When Rolls-Royce wasn’t a BMW Group company, in the pre-2000 era, it had a Silver Shadow model in the line-up. Silver Shadow debuted the first Rolls-Royce with monocoque construction and it’s quite possible that ‘Silent Shadow’ would be applied on a car as revolutionary, perhaps the first all-electric Rolls-Royce that has been confirmed by the company.

Has Rolls-Royce confirmed a production electric car?

Speaking to europe.autonews.com last year, Torsten Muller-Otvos, the company’s CEO, provided new hope of spotting a Rolls Royce electric car on the roads in the not-too-distant future.

Demand & charging infrastructure

The first emissions-free Rolls-Royce will break cover later this decade. According to a company spokesman who connected with Automotive News Europe last year, customers appreciate electric power, but they are not asking for a battery-powered car yet.

The Rolls-Royce spokesman did suggest that while customers aren’t looking for a Rolls Royce electric car, they may be forced to at some point. Initially, legislation, not customer demand, would create the necessary conditions for a Rolls-Royce EV. If there’s a ban on ICE cars in one of the hotspots for Rolls-Royce customers, then they’d call for an electric version, and the company will need to be ready with one.

Lifting a charging cable out of a car’s trunk is not something Rolls-Royce would want to put its super-rich clients through.

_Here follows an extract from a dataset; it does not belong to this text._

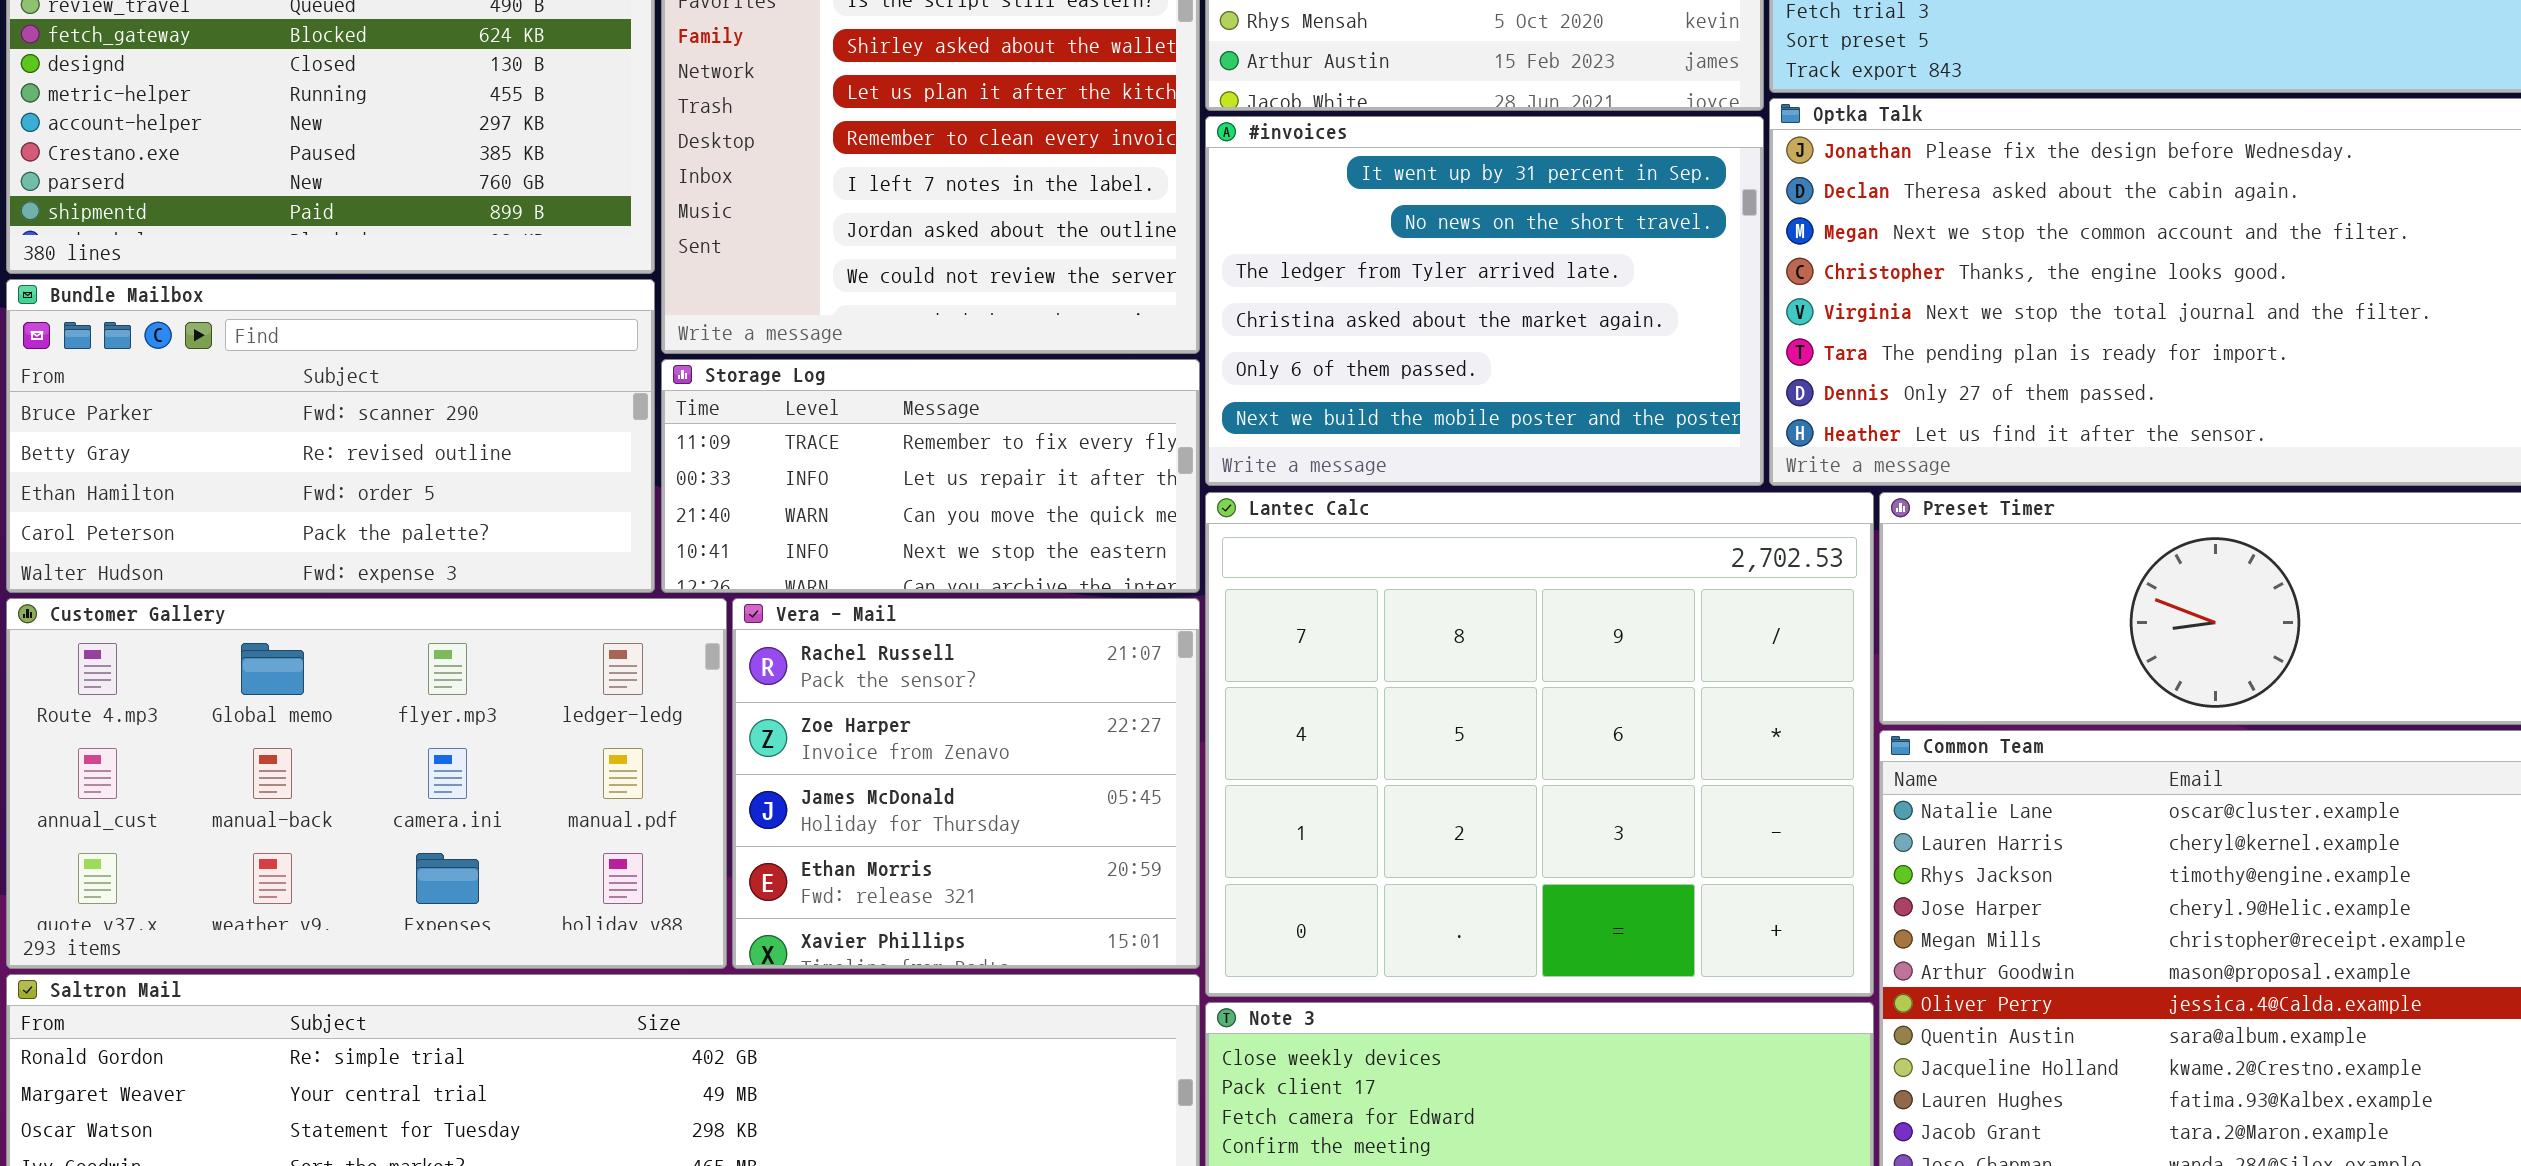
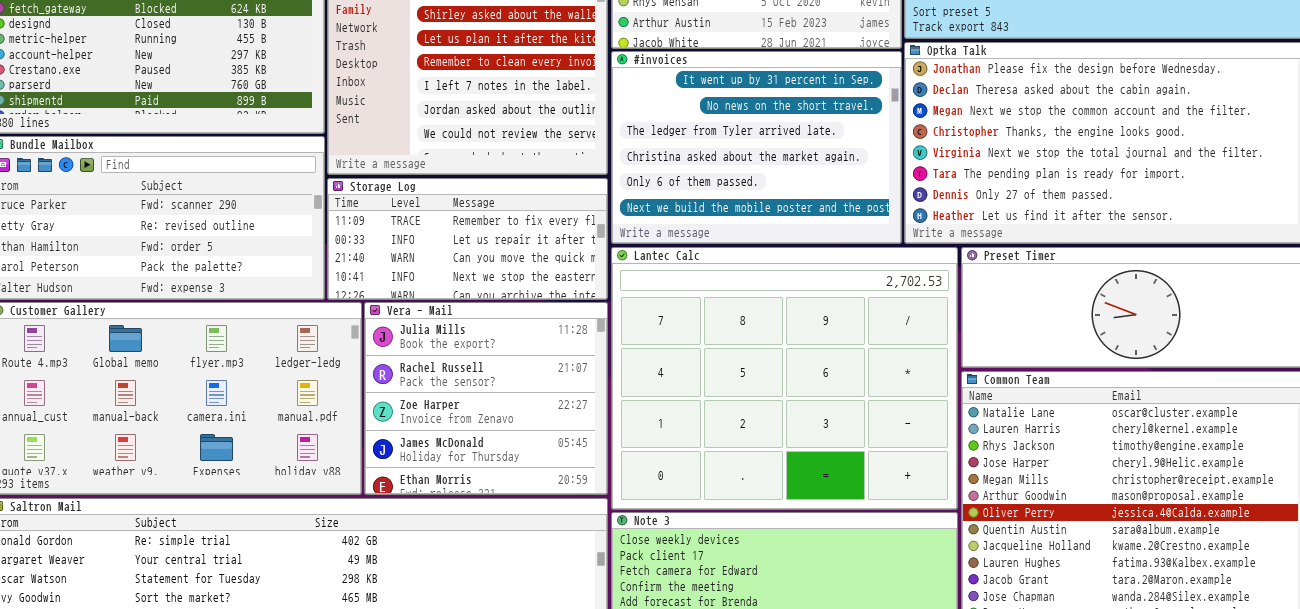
Vera - Mail: [732,598,1200,969] -> [364,302,608,495], scrolled up 1 row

However, wireless EV charging technology could mature, and a network could become accessible by the time the company launches an EV. Luxury life would continue without an electrical cord or a charging gun.

Would the new Ghost, not Silent Shadow, be the first Rolls Royce electric car?

2021 Rolls-Royce Ghost rear
Rolls-Royce unveiled the second-gen Ghost last year, and it was expected that an all-electric Ghost based the new model would roll out in the coming years. Image: BMW Group

In an open letter published in July, Muller-Otvos had confirmed that like the first-gen car, the all-new Ghost would have a lifespan of a decade. That makes the new model a candidate for becoming the first Rolls Royce electric car.

The desire for a more understated Rolls-Royce Ghost means a quieter powertrain operation, and what better a step than a fully-electrified powertrain could address that?

The 2021 Rolls-Royce Ghost, available in standard and Extended (long-wheelbase) versions, employs a petrol engine with no electrification. It’s a 6.75-litre twin-turbo V12 mill generating 571 PS of power and 850 Nm of torque. Rolls-Royce does not plan to offer a Ghost plug-in hybrid EV.

Muller-Otvos has said previously said that Rolls-Royce is focusing on 100% electric vehicles. At the 2019 Pebble Beach Concours D’elegance (August 2019), where he had confirmed that a Rolls-Royce EV is in the works, he stated that a Ghost EV is possible, a Ghost PHEV is not. The Mk2 Ghost shares the Architecture of Luxury platform with the Mk2 Phantom and the first-ever Cullinan, and this platform is BEV-ready.

2021 Rolls-Royce Ghost interior dashboard
Rolls-Royce CEO Torsten Müller-Ötvös has confirmed that the brand would become a pure-electric car company in the long term. That work is underway to transition from combustion engine to electric drive smoothly. Image: BMW Group

‘Silent Shadow’ not the first ever Electric Rolls

Going fully electric wouldn’t be a radical shift in thinking for the British luxury brand. In 2011, Rolls-Royce made a one-off Phantom Experimental Electric, a.k.a. 102 EX, to get the opinion and reaction of shareholders, clients and the public. Replacing the 6.75-litre V12 petrol engine was a 71 kWh lithium-ion battery pack and two electric motors, each rated 145 kW for a total power output of 290 kW and peak torque of 800 Nm.

The Phantom EE had a range of 200 km in a single charge and can be charged to full capacity in eight hours through three-phase charging. It can drive from 0 to 100 km/h in under eight seconds and has a top speed of 160 km/h. Of course, the version that eventually goes on sale would have far superior attributes with advanced battery technology and power electronics.